» **Selected passage**:
Segment Open
Closure and finiteness of SubMulAction and SubAddAction

def SubMulAction.closure (R : Type u_1) {M : Type u_2} [SMul R M] (s : Set M) : SubMulAction R M

The SubMulAction generated by a set s.

Equations

• SubMulAction.closure R s = sInf {p : SubMulAction R M | s ⊆ ↑p}

def SubAddAction.closure (R : Type u_1) {M : Type u_2} [VAdd R M] (s : Set M) : SubAddAction R M

The SubAddAction generated by a set s.

Equations

• SubAddAction.closure R s = sInf {p : SubAddAction R M | s ⊆ ↑p}

theorem SubMulAction.mem_closure {R : Type u_1} {M : Type u_2} [SMul R M] {s : Set M} {x : M} : x ∈ closure R s ↔ ∀ (p : SubMulAction R M), s ⊆ ↑p → x ∈ p

theorem SubAddAction.mem_closure {R : Type u_1} {M : Type u_2} [VAdd R M] {s : Set M} {x : M} : x ∈ closure R s ↔ ∀ (p : SubAddAction R M), s ⊆ ↑p → x ∈ p

theorem SubMulAction.subset_closure {R : Type u_1} {M : Type u_2} [SMul R M] {s : Set M} : s ⊆ ↑(closure R s)

theorem SubAddAction.subset_closure {R : Type u_1} {M : Type u_2} [VAdd R M] {s : Set M} : s ⊆ ↑(closure R s)

theorem SubMulAction.mem_closure_of_mem {R : Type u_1} {M : Type u_2} [SMul R M] {s : Set M} {x : M} (hx : x ∈ s) : x ∈ closure R s

theorem SubAddAction.mem_closure_of_mem {R : Type u_1} {M : Type u_2} [VAdd R M] {s : Set M} {x : M} (hx : x ∈ s) : x ∈ closure R s

theorem SubMulAction.closure_le {R : Type u_1} {M : Type u_2} [SMul R M] {s : Set M} {p : SubMulAction R M} : closure R s ≤ p ↔ s ⊆ ↑p

theorem SubAddAction.closure_le {R : Type u_1} {M : Type u_2} [VAdd R M] {s : Set M} {p : SubAddAction R M} : closure R s ≤ p ↔ s ⊆ ↑p

theorem SubMulAction.closure_mono {R : Type u_1} {M : Type u_2} [SMul R M] {s t : Set M} (h : s ⊆ t) : closure R s ≤ closure R t

theorem SubAddAction.closure_mono {R : Type u_1} {M : Type u_2} [VAdd R M] {s t : Set M} (h : s ⊆ t) : closure R s ≤ closure R t

def SubMulAction.FG {R : Type u_1} {M : Type u_2} [SMul R M] (p : SubMulAction R M) : Prop

A SubMulAction is finitely generated if it is the closure of a finite set.
Segment Closed
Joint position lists
Segment Open
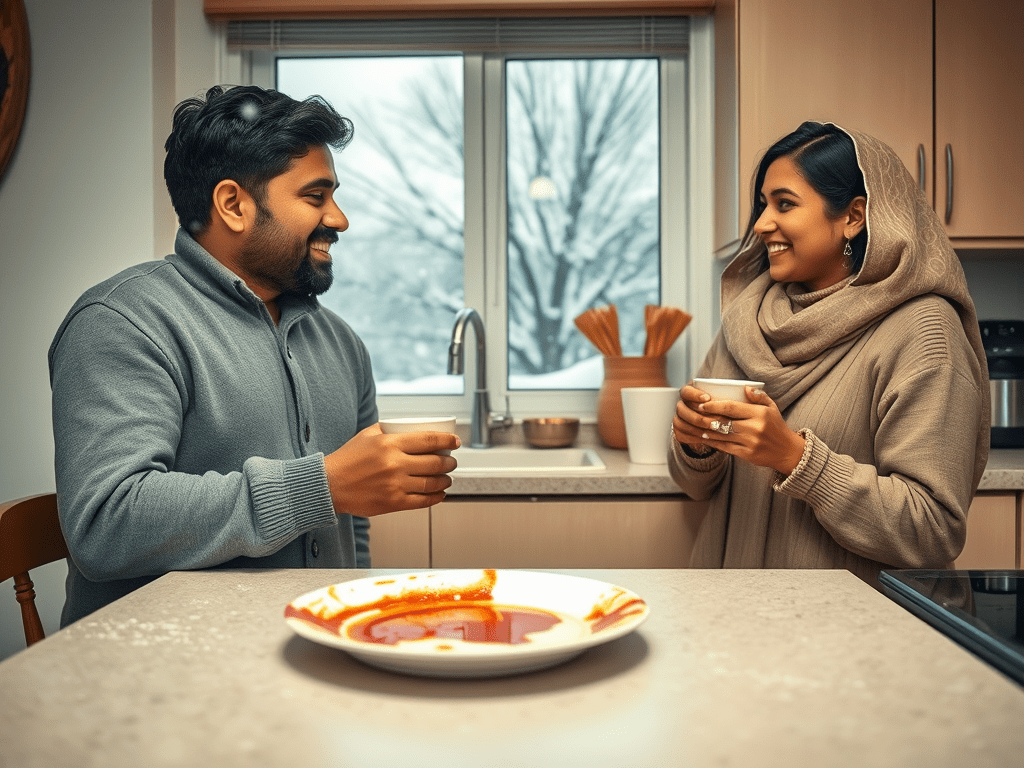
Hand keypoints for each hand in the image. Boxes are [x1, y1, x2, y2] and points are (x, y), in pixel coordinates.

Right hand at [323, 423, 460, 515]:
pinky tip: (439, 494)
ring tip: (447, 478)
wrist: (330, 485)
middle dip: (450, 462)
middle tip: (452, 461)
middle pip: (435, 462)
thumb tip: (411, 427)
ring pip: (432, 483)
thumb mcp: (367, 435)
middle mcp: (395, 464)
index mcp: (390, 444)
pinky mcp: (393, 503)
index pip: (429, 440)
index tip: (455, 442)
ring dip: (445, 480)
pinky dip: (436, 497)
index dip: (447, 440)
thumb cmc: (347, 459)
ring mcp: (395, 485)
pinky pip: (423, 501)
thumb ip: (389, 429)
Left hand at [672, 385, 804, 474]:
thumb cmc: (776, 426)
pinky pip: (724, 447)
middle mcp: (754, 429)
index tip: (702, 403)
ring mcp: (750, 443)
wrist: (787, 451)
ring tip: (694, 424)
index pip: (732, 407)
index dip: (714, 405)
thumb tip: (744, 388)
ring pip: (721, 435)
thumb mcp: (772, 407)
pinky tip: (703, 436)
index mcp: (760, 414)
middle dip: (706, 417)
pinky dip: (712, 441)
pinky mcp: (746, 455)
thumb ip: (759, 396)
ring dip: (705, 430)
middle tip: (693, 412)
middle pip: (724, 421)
Segment Closed
Segment Open
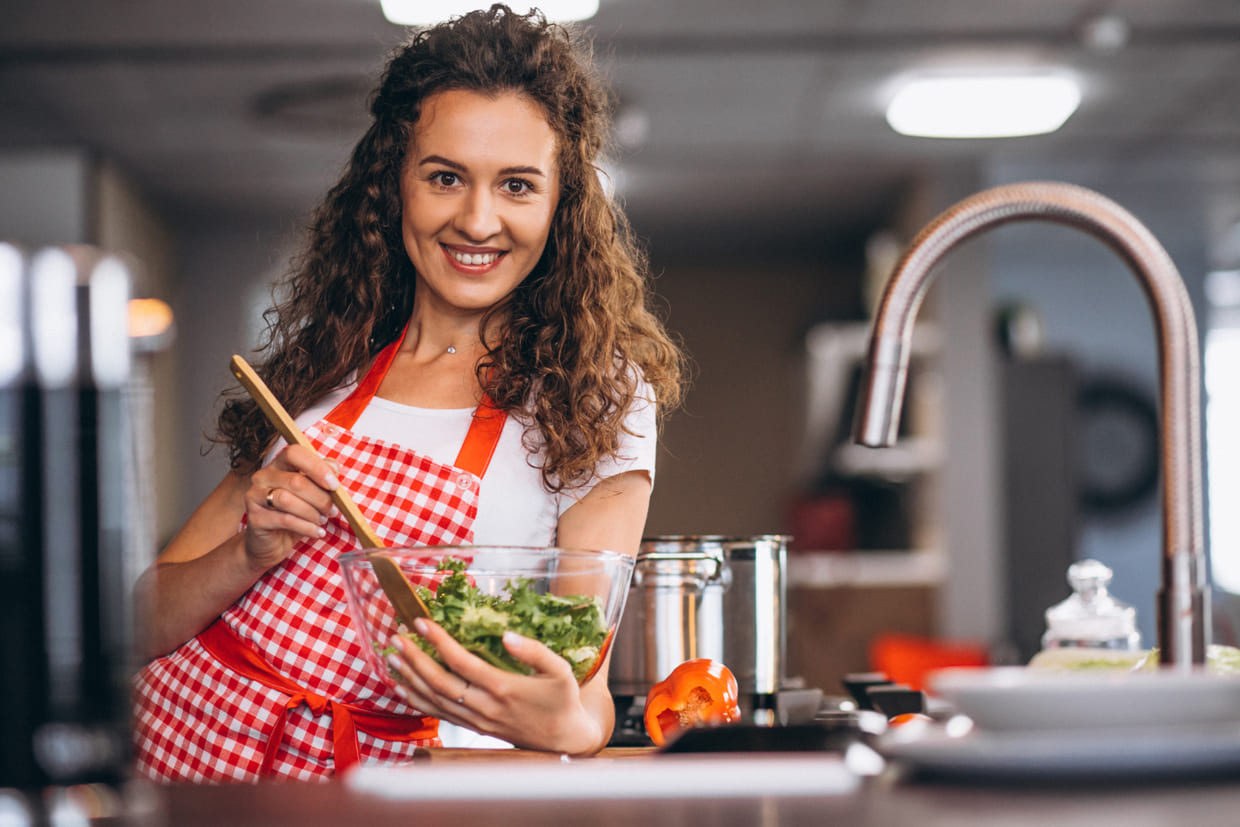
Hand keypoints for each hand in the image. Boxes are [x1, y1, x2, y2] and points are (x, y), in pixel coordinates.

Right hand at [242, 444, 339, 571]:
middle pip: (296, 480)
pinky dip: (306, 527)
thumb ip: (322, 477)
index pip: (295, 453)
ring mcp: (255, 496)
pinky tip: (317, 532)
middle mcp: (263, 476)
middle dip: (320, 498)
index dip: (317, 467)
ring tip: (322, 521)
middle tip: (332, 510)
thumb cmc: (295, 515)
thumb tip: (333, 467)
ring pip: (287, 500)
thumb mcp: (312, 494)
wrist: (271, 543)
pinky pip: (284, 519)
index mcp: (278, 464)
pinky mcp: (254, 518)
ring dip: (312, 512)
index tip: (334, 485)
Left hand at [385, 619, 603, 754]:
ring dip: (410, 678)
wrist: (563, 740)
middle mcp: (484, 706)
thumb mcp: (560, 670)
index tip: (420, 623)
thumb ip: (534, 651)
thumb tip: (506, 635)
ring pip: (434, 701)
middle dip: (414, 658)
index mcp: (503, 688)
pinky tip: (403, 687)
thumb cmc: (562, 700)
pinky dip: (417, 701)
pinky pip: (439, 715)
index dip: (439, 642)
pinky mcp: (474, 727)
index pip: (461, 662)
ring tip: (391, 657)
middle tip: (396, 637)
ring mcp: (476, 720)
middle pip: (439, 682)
Segment Closed
Segment Open
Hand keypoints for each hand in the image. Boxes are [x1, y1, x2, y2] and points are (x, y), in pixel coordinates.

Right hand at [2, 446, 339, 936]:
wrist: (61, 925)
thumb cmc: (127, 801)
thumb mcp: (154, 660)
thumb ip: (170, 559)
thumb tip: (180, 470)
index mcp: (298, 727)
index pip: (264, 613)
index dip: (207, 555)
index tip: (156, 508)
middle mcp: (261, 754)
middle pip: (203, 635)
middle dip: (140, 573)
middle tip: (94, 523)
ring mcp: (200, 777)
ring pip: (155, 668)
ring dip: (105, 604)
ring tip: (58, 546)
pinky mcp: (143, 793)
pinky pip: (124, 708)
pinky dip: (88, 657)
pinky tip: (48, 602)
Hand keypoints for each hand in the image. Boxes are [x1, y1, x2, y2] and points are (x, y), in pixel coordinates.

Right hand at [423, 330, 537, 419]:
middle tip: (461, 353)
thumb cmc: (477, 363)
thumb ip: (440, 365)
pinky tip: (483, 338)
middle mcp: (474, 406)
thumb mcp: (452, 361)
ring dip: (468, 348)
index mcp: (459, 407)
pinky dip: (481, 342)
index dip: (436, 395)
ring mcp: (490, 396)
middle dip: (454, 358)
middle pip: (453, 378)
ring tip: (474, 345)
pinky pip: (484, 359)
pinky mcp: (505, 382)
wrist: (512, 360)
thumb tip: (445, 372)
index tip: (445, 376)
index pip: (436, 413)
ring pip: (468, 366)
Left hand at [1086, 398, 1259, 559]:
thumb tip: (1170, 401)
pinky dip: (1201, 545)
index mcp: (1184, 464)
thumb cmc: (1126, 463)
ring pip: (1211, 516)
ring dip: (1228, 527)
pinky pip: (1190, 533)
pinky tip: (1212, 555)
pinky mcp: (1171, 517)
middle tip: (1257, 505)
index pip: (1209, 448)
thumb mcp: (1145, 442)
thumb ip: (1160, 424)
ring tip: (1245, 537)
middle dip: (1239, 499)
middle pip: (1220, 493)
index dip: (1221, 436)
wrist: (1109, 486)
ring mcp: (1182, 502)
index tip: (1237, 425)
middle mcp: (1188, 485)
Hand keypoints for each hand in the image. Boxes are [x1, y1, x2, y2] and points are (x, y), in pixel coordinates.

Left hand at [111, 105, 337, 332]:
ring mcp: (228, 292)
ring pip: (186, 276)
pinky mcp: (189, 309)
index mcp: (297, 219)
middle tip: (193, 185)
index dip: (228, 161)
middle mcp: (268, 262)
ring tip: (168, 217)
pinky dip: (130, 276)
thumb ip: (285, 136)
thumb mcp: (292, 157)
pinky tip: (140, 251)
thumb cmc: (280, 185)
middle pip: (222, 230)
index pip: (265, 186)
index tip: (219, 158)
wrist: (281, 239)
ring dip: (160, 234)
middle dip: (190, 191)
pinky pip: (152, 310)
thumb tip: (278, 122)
Segment Closed
» **Exercise brief**: Resume the Lean documentation on closure and finiteness of SubMulAction and SubAddAction after its last line, which defines SubMulAction.FG.

» **Task result**:
Equations

• p.FG = ∃ (s : Set M), s.Finite ∧ p = SubMulAction.closure R s

def SubAddAction.FG {R : Type u_1} {M : Type u_2} [VAdd R M] (p : SubAddAction R M) : Prop

A SubAddAction is finitely generated if it is the closure of a finite set.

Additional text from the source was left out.